Une heureuse rencontre, dans le village suivant, c’est celle du fils du chef de Kankan, venu là pour vendre un cheval (c’est la première fois que M. Caillié parle de cheval depuis son départ) ; Abdallahi-le-Chérif achète aisément sa protection avec une feuille de papier. L’intérieur des cases, construites en paille, est toujours le même, tapissé d’arcs, de flèches et de lances. Celle du chef a pour tout meuble une jarre à mettre de l’eau, une peau de bœuf et quelques nattes. Les habitants, assemblés sous un gros bombax (arbre à soie), dansent tous les soirs, à la lumière de la lune, au son d’un petit tambour et d’un flageolet de bambou ; ou bien la lance ou l’arc à la main, figurent avec des gestes de menace, de douleur, de triomphe, de sérieuses pantomimes guerrières. Ces peuples, au dire de M. Caillié, boivent en secret une espèce de bière fabriquée avec du mil et du miel. Leur corps est tout ruisselant de beurre rance. La plupart des femmes ont pour tout vêtement une pagne ou bande de toile de cinq pieds de long sur deux de large qu’elles se tournent autour des reins ; elles ne se couvrent les épaules et la poitrine les jours de fête. M. Caillié nous les représente le teint fort noir, les cheveux crépus, ornés de grains de verre et beurrés, le nez légèrement aquilin, avec de grands yeux et des lèvres minces ; « très-douces, et soumises à leurs maris. »

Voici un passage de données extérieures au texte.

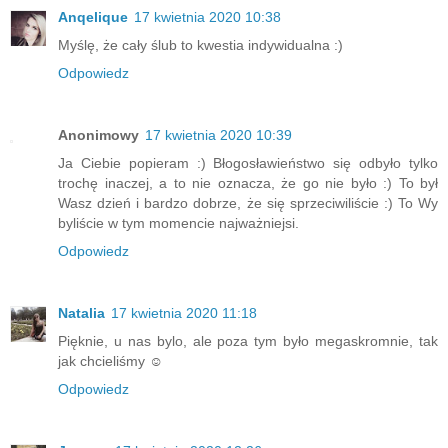
Anqelique
17 kwietnia 2020 10:38
Myślę, że cały ślub to kwestia indywidualna :)
Odpowiedz
Anonimowy
17 kwietnia 2020 10:39
Ja Ciebie popieram :) Błogosławieństwo się odbyło tylko
trochę inaczej, a to nie oznacza, że go nie było :) To był
Wasz dzień i bardzo dobrze, że się sprzeciwiliście :) To Wy
byliście w tym momencie najważniejsi.
Odpowiedz
Natalia
17 kwietnia 2020 11:18
Pięknie, u nas bylo, ale poza tym było megaskromnie, tak
jak chcieliśmy ☺
Odpowiedz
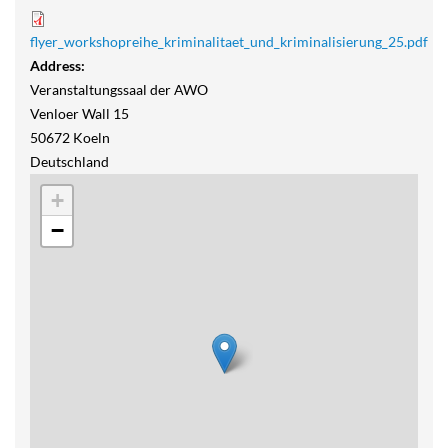
flyer_workshopreihe_kriminalitaet_und_kriminalisierung_25.pdf
Address:
Veranstaltungssaal der AWO
Venloer Wall 15
50672
Koeln
Deutschland
+
−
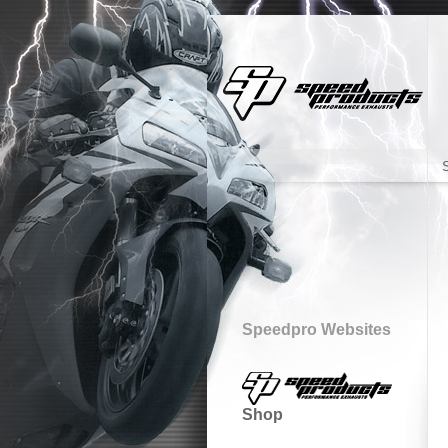
S
Speedpro Websites
Shop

Le 11 juin, nous arrivons, dans le pays d’Amana, au bord d’une rivière de huit ou neuf cents pieds de large et de huit à neuf pieds de profondeur, qui coule vers le levant ; cette rivière c’est le Dhiolibâ, c’est le Niger. Pour passer deux ou trois cents marchands noirs avec leurs ânes et leur bagage, il n’y avait en tout que quatre bateaux ou pirogues de vingt-cinq pieds de long, sur trois de large et un de profondeur. Il fallut une demi-journée pour que tout le monde fût sur la rive droite : demi-journée pendant laquelle le voyageur, assis au soleil sans abri[15], put contempler à l’aise le fleuve de Mungo-Parck. Vous supposerez sans peine qu’il suivait d’un œil de regret cette eau qui devait arriver avant lui près du but mystérieux de ses longs efforts. Ce passage du Dhiolibâ (13 juin) offre du reste le tableau le plus animé ; les marchands noirs, de ceux que l’on nomme Saracolets, disputent sur le prix du bac. Tous veulent passer les premiers, et parlent tous ensemble ; ils ont du reste toutes les peines du monde à faire embarquer leurs ânes. Aux cris de la rive gauche, répondent en signe de joie les coups de fusil de la rive droite. Pendant ce temps-là, grand nombre de femmes et de jeunes filles se baignent dans le fleuve, sans faire le moins du monde attention aux gens qui les regardent ; puis s’en retournent au village de Couroussa, une calebasse sur la tête et une pagne autour des reins. Le chef de village dont les esclaves tiennent le bac de Couroussa, fit grâce du passage à M. Caillié en faveur de sa qualité de Chérif.
[15] Un énorme bombax, seul arbre du rivage, ne pouvait suffire à abriter la foule.